> **EXERCÍCIOS A FAZER**
- 1) Liste todos os títulos e subtítulos da notícia sobre a sobretaxa americana.
- 2) Reproduza o trecho da notícia sobre a sobretaxa americana que começa em "O governo brasileiro refuta" e vai até "ao mercado brasileiro.", incluindo essas palavras.

> **TRECHO DO DOCUMENTO**
※ ※ ※

Brasil Busca Acordo Tarifário para Evitar Sobretaxa de 25% dos EUA

O governo brasileiro está empenhado em negociar um acordo tarifário com os Estados Unidos para impedir a implementação de uma tarifa adicional de 25% sobre parte das importações brasileiras, conforme sugerido pelo Escritório do Representante Comercial dos EUA (USTR). O Brasil avalia que um acordo mútuo seria mais vantajoso que a sobretaxa proposta, especialmente considerando o superávit comercial dos EUA com o Brasil.

Contexto da Disputa Tarifária

A recomendação da USTR, tornada pública recentemente, decorre de uma investigação baseada na Seção 301 da Lei de Comércio dos EUA. Esta investigação alega "práticas desleais" por parte do Brasil nas relações comerciais, incluindo supostos ataques ao sistema Pix para beneficiar empresas de pagamento americanas.

O governo brasileiro refuta as acusações, classificando-as como ilegítimas e uma tentativa de ingerência em assuntos internos, além de expressar preocupação com o protecionismo comercial unilateral de Washington. O Brasil argumenta que sua tarifa média de 2,7% sobre produtos americanos não justifica tais medidas, pois não prejudica o acesso de empresas norte-americanas ao mercado brasileiro.

Novo Prazo para Negociações

A USTR fixou 15 de julho como novo prazo para uma definição sobre o tema, com a possibilidade de prorrogação. Este prazo concede aos negociadores brasileiros mais tempo para buscar um acordo, visto que o período inicial de 30 dias, estipulado após a reunião entre os presidentes Luiz Inácio Lula da Silva e Donald Trump em Washington, expiraria em 7 de junho.

※ ※ ※

Entradas do conjunto de dados:
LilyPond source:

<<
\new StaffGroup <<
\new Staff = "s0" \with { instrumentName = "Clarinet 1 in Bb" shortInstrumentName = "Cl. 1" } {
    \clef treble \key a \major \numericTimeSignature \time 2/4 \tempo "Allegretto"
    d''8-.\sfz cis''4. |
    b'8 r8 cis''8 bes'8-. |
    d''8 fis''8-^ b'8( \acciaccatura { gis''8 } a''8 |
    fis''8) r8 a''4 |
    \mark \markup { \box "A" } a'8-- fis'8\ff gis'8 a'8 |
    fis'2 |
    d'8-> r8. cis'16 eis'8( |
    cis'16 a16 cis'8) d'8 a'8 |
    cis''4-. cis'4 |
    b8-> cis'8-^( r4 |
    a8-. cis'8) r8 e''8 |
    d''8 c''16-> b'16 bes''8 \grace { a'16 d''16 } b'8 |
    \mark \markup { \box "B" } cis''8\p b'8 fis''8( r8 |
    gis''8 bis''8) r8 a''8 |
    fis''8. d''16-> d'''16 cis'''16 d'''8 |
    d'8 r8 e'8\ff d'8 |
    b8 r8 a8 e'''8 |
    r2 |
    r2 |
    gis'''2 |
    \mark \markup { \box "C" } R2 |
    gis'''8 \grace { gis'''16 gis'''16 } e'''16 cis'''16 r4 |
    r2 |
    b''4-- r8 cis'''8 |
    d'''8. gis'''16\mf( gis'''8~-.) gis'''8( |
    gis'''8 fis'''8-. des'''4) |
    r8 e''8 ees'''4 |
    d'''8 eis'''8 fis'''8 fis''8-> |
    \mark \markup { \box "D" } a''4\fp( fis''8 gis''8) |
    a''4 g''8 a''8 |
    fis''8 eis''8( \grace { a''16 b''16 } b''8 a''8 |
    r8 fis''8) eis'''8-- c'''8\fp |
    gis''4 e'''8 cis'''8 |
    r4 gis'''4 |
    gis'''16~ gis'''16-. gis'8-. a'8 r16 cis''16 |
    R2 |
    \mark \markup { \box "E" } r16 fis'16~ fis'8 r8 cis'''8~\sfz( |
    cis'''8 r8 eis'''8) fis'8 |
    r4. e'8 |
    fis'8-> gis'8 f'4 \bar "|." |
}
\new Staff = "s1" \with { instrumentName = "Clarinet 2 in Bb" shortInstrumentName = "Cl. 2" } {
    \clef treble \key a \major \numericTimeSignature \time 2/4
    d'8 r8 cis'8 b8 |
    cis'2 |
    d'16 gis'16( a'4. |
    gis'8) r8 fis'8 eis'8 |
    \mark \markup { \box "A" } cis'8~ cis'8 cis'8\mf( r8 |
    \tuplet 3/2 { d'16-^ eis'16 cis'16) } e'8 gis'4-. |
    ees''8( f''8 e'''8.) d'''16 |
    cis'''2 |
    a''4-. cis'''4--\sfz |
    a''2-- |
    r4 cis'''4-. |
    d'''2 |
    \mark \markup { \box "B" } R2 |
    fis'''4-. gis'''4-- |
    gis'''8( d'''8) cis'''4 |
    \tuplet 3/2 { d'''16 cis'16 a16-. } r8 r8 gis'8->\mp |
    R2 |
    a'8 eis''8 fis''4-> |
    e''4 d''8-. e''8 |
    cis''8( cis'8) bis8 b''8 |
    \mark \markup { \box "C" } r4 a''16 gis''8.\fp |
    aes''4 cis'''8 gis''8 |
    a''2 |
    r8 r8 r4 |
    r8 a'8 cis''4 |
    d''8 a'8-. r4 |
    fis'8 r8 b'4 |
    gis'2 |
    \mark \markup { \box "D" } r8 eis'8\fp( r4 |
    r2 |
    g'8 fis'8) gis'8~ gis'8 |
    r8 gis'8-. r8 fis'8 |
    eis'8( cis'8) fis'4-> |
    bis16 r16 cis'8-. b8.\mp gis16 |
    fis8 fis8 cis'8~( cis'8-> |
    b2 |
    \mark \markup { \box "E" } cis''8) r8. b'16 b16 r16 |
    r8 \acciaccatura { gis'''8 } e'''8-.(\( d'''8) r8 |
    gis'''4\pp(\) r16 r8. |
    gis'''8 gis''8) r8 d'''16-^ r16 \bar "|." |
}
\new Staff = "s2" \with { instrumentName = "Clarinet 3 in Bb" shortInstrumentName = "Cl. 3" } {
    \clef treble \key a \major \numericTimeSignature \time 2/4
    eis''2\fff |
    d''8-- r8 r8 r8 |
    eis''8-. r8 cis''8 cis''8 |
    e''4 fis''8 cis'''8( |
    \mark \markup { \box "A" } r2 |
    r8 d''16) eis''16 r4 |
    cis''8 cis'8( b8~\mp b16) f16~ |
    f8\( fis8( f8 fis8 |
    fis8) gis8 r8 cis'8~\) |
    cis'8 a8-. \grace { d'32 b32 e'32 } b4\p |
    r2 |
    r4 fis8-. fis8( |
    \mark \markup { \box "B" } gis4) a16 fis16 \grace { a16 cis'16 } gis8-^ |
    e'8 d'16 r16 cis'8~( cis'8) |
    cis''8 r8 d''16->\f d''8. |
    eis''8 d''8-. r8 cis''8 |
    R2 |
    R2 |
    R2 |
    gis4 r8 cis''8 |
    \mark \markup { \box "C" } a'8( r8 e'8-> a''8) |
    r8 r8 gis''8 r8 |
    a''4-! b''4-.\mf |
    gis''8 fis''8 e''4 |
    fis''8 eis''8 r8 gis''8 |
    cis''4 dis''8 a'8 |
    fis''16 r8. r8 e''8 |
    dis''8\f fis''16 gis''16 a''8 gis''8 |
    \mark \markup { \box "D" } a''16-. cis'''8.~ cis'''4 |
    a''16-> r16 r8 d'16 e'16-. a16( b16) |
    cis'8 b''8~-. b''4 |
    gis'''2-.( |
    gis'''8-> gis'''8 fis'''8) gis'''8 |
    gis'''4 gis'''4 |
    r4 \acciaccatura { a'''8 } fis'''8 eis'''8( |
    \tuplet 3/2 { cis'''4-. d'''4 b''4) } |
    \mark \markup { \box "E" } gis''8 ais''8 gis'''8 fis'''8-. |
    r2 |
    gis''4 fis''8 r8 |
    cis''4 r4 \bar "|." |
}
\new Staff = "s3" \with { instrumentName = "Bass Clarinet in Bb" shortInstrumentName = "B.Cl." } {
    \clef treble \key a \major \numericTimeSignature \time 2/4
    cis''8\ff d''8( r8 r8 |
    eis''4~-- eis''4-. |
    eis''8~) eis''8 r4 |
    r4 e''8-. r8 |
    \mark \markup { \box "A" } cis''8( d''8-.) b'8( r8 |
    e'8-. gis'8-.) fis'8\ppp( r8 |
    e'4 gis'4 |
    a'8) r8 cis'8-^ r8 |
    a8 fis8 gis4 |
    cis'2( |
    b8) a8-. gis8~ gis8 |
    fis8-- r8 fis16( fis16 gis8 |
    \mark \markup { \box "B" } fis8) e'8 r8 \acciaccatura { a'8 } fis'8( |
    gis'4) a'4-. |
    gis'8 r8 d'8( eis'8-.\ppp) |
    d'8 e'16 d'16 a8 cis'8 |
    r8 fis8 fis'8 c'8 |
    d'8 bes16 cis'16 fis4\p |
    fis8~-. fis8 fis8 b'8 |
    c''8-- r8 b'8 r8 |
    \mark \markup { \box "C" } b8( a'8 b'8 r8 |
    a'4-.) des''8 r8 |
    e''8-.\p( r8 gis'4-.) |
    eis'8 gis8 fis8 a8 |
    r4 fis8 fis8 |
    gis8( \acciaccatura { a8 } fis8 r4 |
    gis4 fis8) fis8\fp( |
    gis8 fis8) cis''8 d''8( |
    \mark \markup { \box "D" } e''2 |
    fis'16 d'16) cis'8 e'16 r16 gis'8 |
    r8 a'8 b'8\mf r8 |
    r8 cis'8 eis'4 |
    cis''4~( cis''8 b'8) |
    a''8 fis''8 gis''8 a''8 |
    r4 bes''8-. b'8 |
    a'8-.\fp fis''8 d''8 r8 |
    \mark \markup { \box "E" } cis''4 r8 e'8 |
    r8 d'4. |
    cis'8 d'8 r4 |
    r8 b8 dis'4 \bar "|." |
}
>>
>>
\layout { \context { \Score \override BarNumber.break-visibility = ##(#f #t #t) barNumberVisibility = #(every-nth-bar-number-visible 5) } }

※ ※ ※

> **LISTA DE RESPOSTAS**
- 1)
Brasil Busca Acordo Tarifário para Evitar Sobretaxa de 25% dos EUA
Contexto da Disputa Tarifária
Novo Prazo para Negociações

- 2)
O governo brasileiro refuta as acusações, classificando-as como ilegítimas e uma tentativa de ingerência em assuntos internos, além de expressar preocupação com o protecionismo comercial unilateral de Washington. O Brasil argumenta que sua tarifa média de 2,7% sobre produtos americanos não justifica tais medidas, pois não prejudica o acesso de empresas norte-americanas ao mercado brasileiro.